A Look At The Importance of Back-To-School Vaccines Amidst a Pandemic
This post is sponsored by I Vaccinate.
August is National Immunization Awareness Month, and given not only the continued effects of COVID-19, but also the decrease in well-child visits over the past year, I thought it was important to address both in today’s post. I’ve worked with I Vaccinate for over two years now and I love and support the work they’re doing to help educate and assuage fears around vaccinations — things that are necessary amidst the sudden increase in misinformation found online. To do so, here is a concise look at the importance of back-to-school vaccines.
Although one might think that our experience with COVID-19 would reinforce the importance of routine vaccinations, it seems to have actually decreased the number of children who have stayed up to date. In an effort to quarantine and minimize exposure during this pandemic, parents have actually kept children home and missed important vaccination appointments. While that may seem like a good idea, it actually puts children and adults at risk for preventable illnesses and isn’t necessary due to the fact that many, if not all, doctor’s offices have implemented strategies to keep patients safe during appointments, including mask wearing, health screening questions, drive-up visits/vaccinations, etc.
Repeated studies show that vaccines are safe, but deviating from their schedule is not. Before vaccines, parents in the United States could expect that every year:
- Polio would paralyze 10,000 children.
- Pertussis (whooping cough) would kill 8,000 infants.
- Measles would infect about 4 million children, killing about 500.
- Rubella (German measles) would cause birth defects and intellectual disabilities in as many as 20,000 newborns.
- Diphtheria would be one of the most common causes of death in school-aged children.
- A bacterium called Haemophilus influenzae type b (Hib) would cause meningitis in 15,000 children, leaving many with permanent brain damage.
Why it is important to follow the CDC-recommended vaccination schedule
- Following the recommended immunization schedule protects infants and children by providing immunity early in life, when they are most at risk for getting seriously ill from these diseases if they are exposed.
- The recommended schedule has been developed so that your child is protected and receiving the vaccines at the age when he or she will have the best response to develop immunity.
- Infants and young children who do not follow the recommended immunization schedules and instead spread out shots—or leave out shots—are at risk of developing diseases during the time that the shots are delayed.
- This results in more frequent visits to the doctor’s office, more stress and anticipation of shots and increased costs for you.
- The schedule is recommended by the CDC and is also approved by every major medical organization in the country, including the American Academy of Pediatrics and the American Academy of Family Physicians.
- The CDC-recommended schedule is the only schedule that has been carefully tested, studied and reviewed by medical experts prior to being recommended for children.
In addition, with hospitals and ICU’s at a decreased capacity due to COVID-19 cases, it’s important that children are protected to prevent further, unnecessary hospitalizations.
COVID-19 and children
While evidence seems to indicate that children are largely spared from the devastating effects of COVID-19, there are more nuances that need to be highlighted. Even if children experience a milder form or show no symptoms, they can still carry the disease and spread it to other populations. There are also reports of a rare, but serious, medical condition that can affect children exposed to the COVID-19 virus. Known as Multisystem Inflammatory Syndrome in Children (MIS-C), this disease can be life-threatening in children, so limiting chances of exposure to the COVID-19 virus is advised.

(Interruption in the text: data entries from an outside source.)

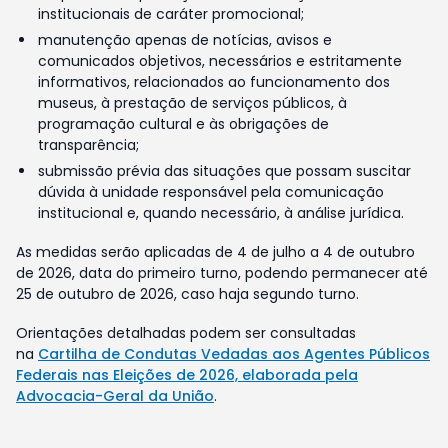
institucionais de caráter promocional;
manutenção apenas de notícias, avisos e
comunicados objetivos, necessários e estritamente
informativos, relacionados ao funcionamento dos
museus, à prestação de serviços públicos, à
programação cultural e às obrigações de
transparência;
submissão prévia das situações que possam suscitar
dúvida à unidade responsável pela comunicação
institucional e, quando necessário, à análise jurídica.
As medidas serão aplicadas de 4 de julho a 4 de outubro
de 2026, data do primeiro turno, podendo permanecer até
25 de outubro de 2026, caso haja segundo turno.
Orientações detalhadas podem ser consultadas
na
Cartilha de Condutas Vedadas aos Agentes Públicos
Federais nas Eleições de 2026, elaborada pela
Advocacia-Geral da União
.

What to know about the COVID-19 vaccine and children
At this time, there are three COVID-19 vaccines authorized for emergency use in the U.S.:
- Pfizer COVID-19 vaccine: This vaccine can be used for people 12 years of age and older.
- Moderna COVID-19 vaccine: This vaccine can be used for people 18 years of age and older.

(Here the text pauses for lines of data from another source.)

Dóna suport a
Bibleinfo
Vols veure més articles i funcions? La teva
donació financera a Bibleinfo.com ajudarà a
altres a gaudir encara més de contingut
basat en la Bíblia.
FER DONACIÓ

- Johnson & Johnson COVID-19 vaccine: This vaccine can be used for people 18 years of age and older.
- COVID-19 vaccine clinical trials for younger children are underway. Ensuring vaccines are safe is a critical process that begins during vaccine development and clinical trials and continues after vaccines are authorized or approved for use. This process has been used for vaccines for flu, polio, measles, mumps, pertussis and more.
Until we know more about the COVID-19 virus and its effects, the least we can do is make sure that our children are protected against the multitude of deadly, preventable illnesses that have plagued us in the past. It’s understandable to want to protect your children and question information before making decisions, but make sure that you get your information from reputable, scientific sources. Many of those can be found on the I Vaccinate website, where links to scientific studies help answer any questions or concerns you may have.
Make those doctor’s appointments. Get up to date on those back-to-school vaccines. Please help make the world a little bit safer.